● 依頼内容 1
硬化触媒についての文章では、反応時間はどのくらいが「より好ましい」とされていますか。
● 依頼内容 2
硬化触媒についての文章の「硬化触媒は、1種単独であってもよく、2種以上の組み合わせであってもよい。」から「含有量となる量が挙げられる。」までを、一字も変えずに書き出してください。

● 文書本文

"""

硬化触媒は、1種単独であってもよく、2種以上の組み合わせであってもよい。
【0038】
硬化触媒の含有量は、特に限定されないが、樹脂成分100質量部に対して、0.1〜30質量部が好ましく、0.1〜5質量部がより好ましく、0.2〜3.5質量部が特に好ましい。硬化触媒の含有量が樹脂成分100質量部に対して、0.1質量部以上であれば、吸水性樹脂層が十分に硬化され、30質量部以下であれば、硬化触媒の吸水性樹脂層からの析出が抑えられる傾向がある。
【0039】
樹脂成分、硬化触媒は、それぞれ単独で含まれていてもよく、硬化触媒の存在下で予め重合された、樹脂成分の事前重合物の形態で含まれていてもよい。樹脂成分は、水溶性樹脂のみであってもよいし、水溶性樹脂と非水溶性樹脂との組み合わせであってもよい。
【0040】
樹脂成分の事前重合物の製造方法は、特に限定されないが、樹脂成分、硬化触媒及び場合により溶剤を混合して、反応させることにより得ることができる。溶剤としては、後述の溶剤が挙げられ、アルコールが好ましい。
【0041】
樹脂成分及び硬化触媒の量は、前記したアンダーコート組成物における各成分の含有量を満足するような量が挙げられる。また、溶剤の量は、特に限定されないが、アンダーコート組成物における後述する溶剤の含有量となる量が挙げられる。
【0042】
反応温度は、樹脂成分が反応して、事前重合物が得られる温度であれば特に限定されないが、10〜100℃が好ましく、70〜100℃がより好ましい。反応時間は、反応温度により応じて適宜設定できるが、1〜240分間が好ましく、5〜180分間がより好ましい。反応時間が、1分間以上であると、硬化が促進され吸水性樹脂層内の未反応物が減少する傾向があり、240分間以下であると、樹脂の変色が抑制される傾向がある。

"""

● データ抜粋
"""

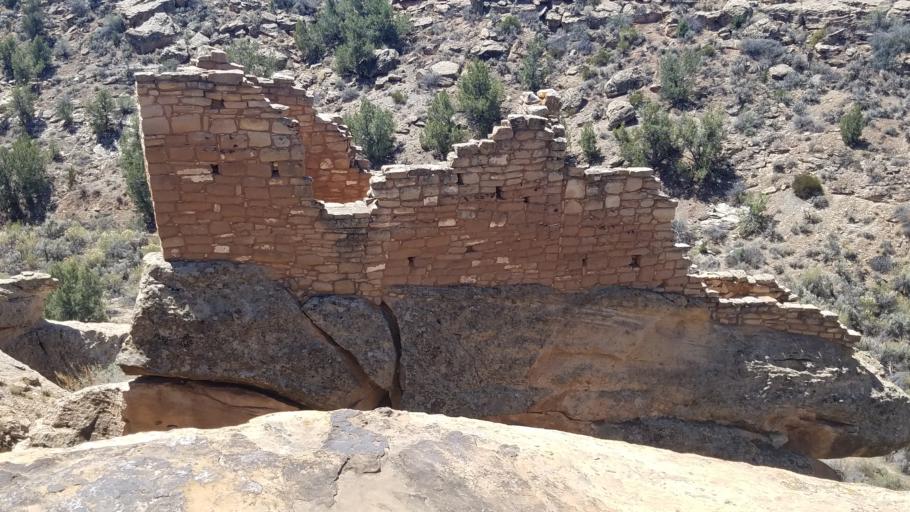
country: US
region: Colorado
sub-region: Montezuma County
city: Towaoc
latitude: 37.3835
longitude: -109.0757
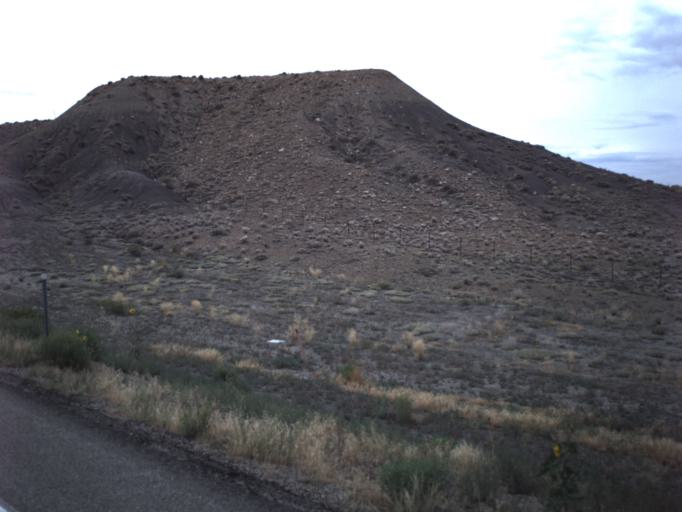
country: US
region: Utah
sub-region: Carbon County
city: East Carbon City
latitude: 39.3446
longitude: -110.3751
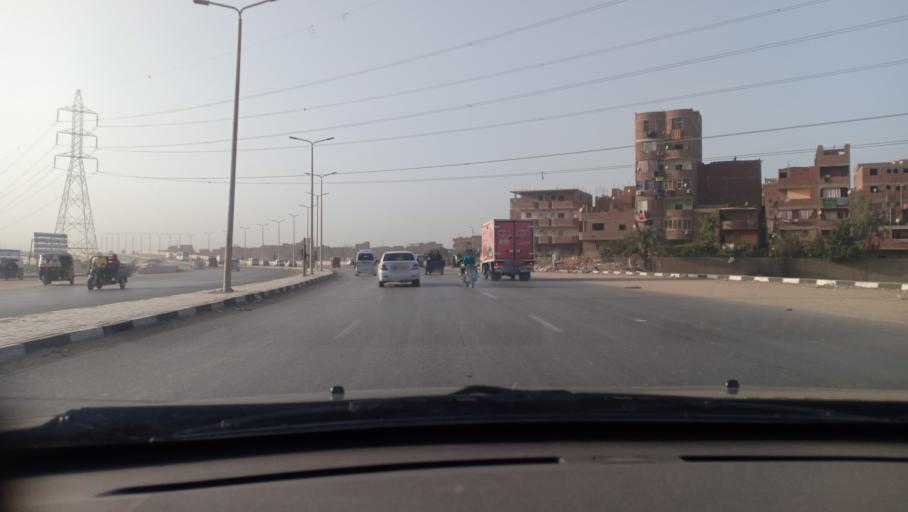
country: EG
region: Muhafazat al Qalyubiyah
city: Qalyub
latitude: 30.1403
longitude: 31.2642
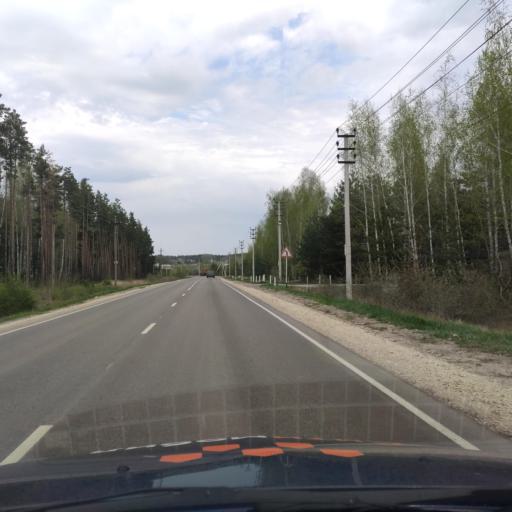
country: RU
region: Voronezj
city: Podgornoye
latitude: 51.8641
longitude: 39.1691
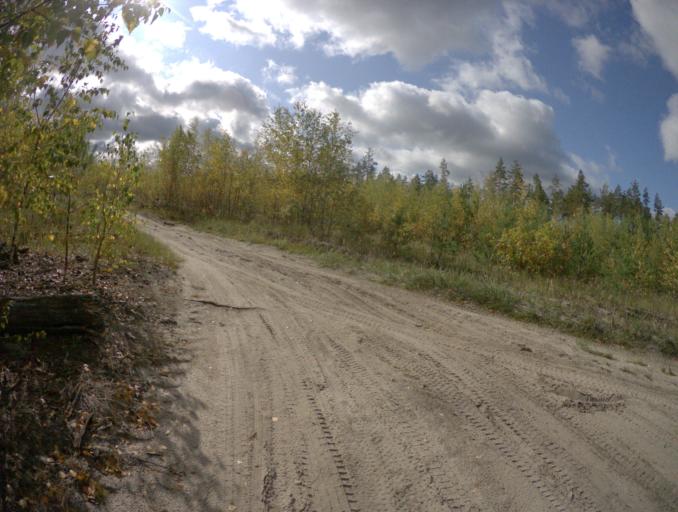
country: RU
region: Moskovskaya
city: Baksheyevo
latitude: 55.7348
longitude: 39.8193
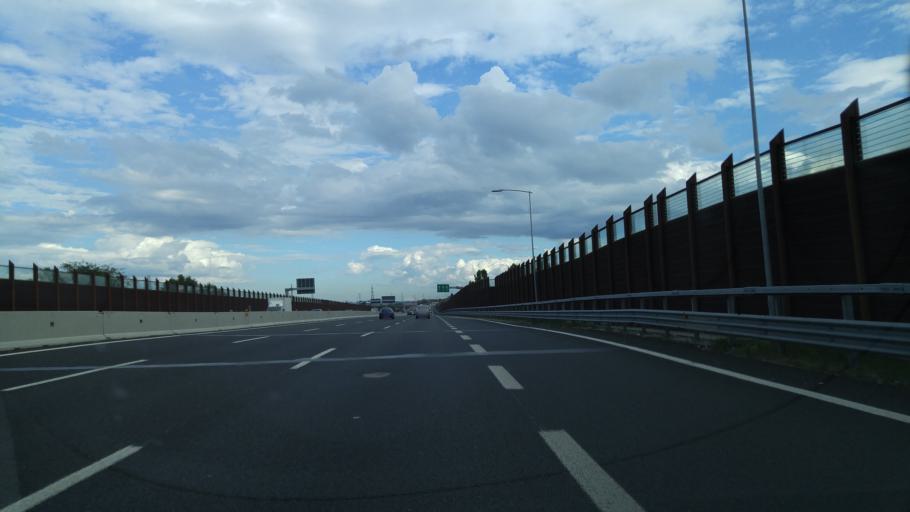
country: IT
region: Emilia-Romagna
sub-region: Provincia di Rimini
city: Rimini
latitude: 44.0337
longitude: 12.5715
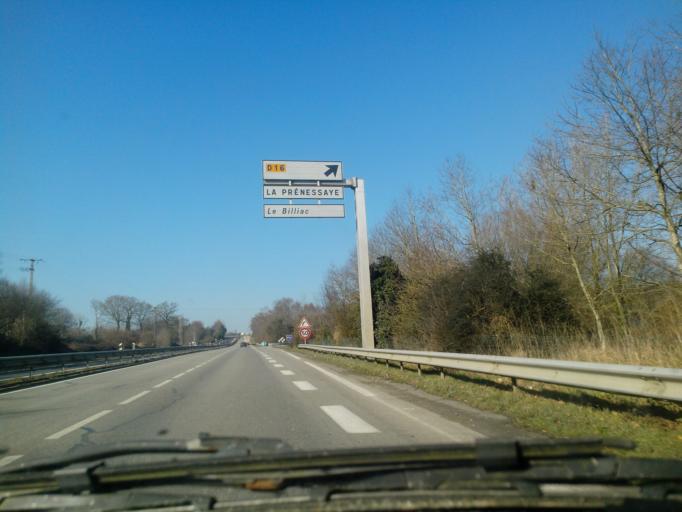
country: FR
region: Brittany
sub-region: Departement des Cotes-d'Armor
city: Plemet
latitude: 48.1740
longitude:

"""

● 完成した回答 1
5〜180分間です。

● 完成した回答 2
硬化触媒は、1種単独であってもよく、2種以上の組み合わせであってもよい。
【0038】
硬化触媒の含有量は、特に限定されないが、樹脂成分100質量部に対して、0.1〜30質量部が好ましく、0.1〜5質量部がより好ましく、0.2〜3.5質量部が特に好ましい。硬化触媒の含有量が樹脂成分100質量部に対して、0.1質量部以上であれば、吸水性樹脂層が十分に硬化され、30質量部以下であれば、硬化触媒の吸水性樹脂層からの析出が抑えられる傾向がある。
【0039】
樹脂成分、硬化触媒は、それぞれ単独で含まれていてもよく、硬化触媒の存在下で予め重合された、樹脂成分の事前重合物の形態で含まれていてもよい。樹脂成分は、水溶性樹脂のみであってもよいし、水溶性樹脂と非水溶性樹脂との組み合わせであってもよい。
【0040】
樹脂成分の事前重合物の製造方法は、特に限定されないが、樹脂成分、硬化触媒及び場合により溶剤を混合して、反応させることにより得ることができる。溶剤としては、後述の溶剤が挙げられ、アルコールが好ましい。
【0041】
樹脂成分及び硬化触媒の量は、前記したアンダーコート組成物における各成分の含有量を満足するような量が挙げられる。また、溶剤の量は、特に限定されないが、アンダーコート組成物における後述する溶剤の含有量となる量が挙げられる。